There is a utility that I have used with great success for exactly the use case that you are describing. Recently I moved my primary laptop to new hardware, which involved moving some files to a NAS and the rest of them to the new machine.

This is how I did it.

  1. Set up all machines involved with a network connection so that they can reach each other.

  2. On the machine where you are moving files from (hereafter called source machine), install rsync with apt-get install rsync and the secret-sauce Task Spooler (website http://vicerveza.homeunix.net/~viric/soft/ts/). If you are on Debian the package name for ts is task-spooler and the executable is renamed to tsp to avoid name clash with the ts executable from the moreutils package. The Debian package linked from the website is perfectly installable on Ubuntu with dpkg -i task-spooler_0.7.3-1_amd64.deb or similar.

  3. Also make sure that all machines have SSH installed with apt-get install openssh-server. On the source machine you need to set up SSH to allow passwordless login to the target machines. The method most will use is public-key authentication with ssh-agent (see https://www.google.se/search?q=ssh+public+key+authentication for examples of that), but I sometimes use an easier method which works just as well with password authentication. Add the following to your SSH client configuration (either ~/.ssh/config or /etc/ssh/ssh_config):

    Host *
         ControlMaster auto
         ControlPath ~/.ssh/master-%r@%h:%p
    

    Then open one terminal on the source machine, login with ssh target1, authenticate as usual, and then leave this terminal open. Notice that there is a socket file named ~/.ssh/master-user@target1:22, this is the file that will keep an authenticated master session open and allow subsequent passwordless connections for user (as long as the connection uses the same target hostname and port).

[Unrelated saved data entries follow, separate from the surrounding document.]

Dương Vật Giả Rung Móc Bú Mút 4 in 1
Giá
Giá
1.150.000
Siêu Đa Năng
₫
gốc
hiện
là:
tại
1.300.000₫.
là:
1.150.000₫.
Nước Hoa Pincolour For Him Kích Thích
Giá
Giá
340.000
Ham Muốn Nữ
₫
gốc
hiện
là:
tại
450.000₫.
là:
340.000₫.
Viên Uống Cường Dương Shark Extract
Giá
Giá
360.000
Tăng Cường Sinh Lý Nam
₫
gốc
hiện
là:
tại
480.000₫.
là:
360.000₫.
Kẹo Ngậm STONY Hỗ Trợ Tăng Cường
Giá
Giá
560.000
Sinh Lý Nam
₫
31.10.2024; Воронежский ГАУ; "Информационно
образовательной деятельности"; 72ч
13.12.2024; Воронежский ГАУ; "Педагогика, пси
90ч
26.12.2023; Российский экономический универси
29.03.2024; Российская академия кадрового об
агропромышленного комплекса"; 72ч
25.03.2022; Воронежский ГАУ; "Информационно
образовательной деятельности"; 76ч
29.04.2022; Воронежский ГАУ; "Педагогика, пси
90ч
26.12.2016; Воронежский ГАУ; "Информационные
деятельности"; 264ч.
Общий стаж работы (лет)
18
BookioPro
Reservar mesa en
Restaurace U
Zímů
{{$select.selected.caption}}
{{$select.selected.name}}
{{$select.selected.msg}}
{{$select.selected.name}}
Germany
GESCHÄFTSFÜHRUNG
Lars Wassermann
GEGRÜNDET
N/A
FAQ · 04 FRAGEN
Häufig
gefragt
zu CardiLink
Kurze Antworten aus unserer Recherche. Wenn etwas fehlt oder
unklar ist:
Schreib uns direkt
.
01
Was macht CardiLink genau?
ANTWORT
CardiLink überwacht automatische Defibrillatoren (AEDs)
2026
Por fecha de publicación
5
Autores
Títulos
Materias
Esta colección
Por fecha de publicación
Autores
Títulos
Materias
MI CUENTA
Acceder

    At this point you need to verify that you can login without being prompted for authentication to the target machines.

  4. Now run ts rsync -ave ssh bigfile user@target1: for a single file or ts rsync -ave ssh bigdir user@target1: for a directory. With rsync it is important not to include a trailing slash on the directory (bigdir compared to bigdir/) or rsync will assume that you meant the equivalent of bigdir/* in most other tools.

    Task Spooler will return the prompt and let you queue many of these commands in succession. Inspect the run queue with ts without arguments.

Task Spooler has many features such as rearranging the run queue, run a specific job only if another job ran successfully, etc. View the help with ts -h. I sometimes inspect the command output while it is running with ts -c.

There are other methods of doing this but for your use case they all include Task Spooler. I choose to use rsync over SSH to preserve file timestamps, which copying over SMB would not have.

Solution 5:

I need stuff like this fairly frequently too. I wrote a little utility called after that executes a command whenever some other process has finished. It looks like this:

#!/usr/bin/perl

my $pid = shift;
die "Usage: $0 <pid> <command...>" unless $pid =~ /^\d+$/ && @ARGV;

print STDERR "Queueing process $$ after process $pid\n";
sleep 1 while -e "/proc/$pid";
exec @ARGV;

You then run it like so:

% command1 arg1 arg2 ...  # creates pid=2853
% after 2853 command2 arg1 arg2 ... # creates pid=9564
% after 9564 command3 arg1 arg2 ...

The big advantage to this over some other approaches is that the first job doesn't need to be run in any special way, you can follow any process with your new job.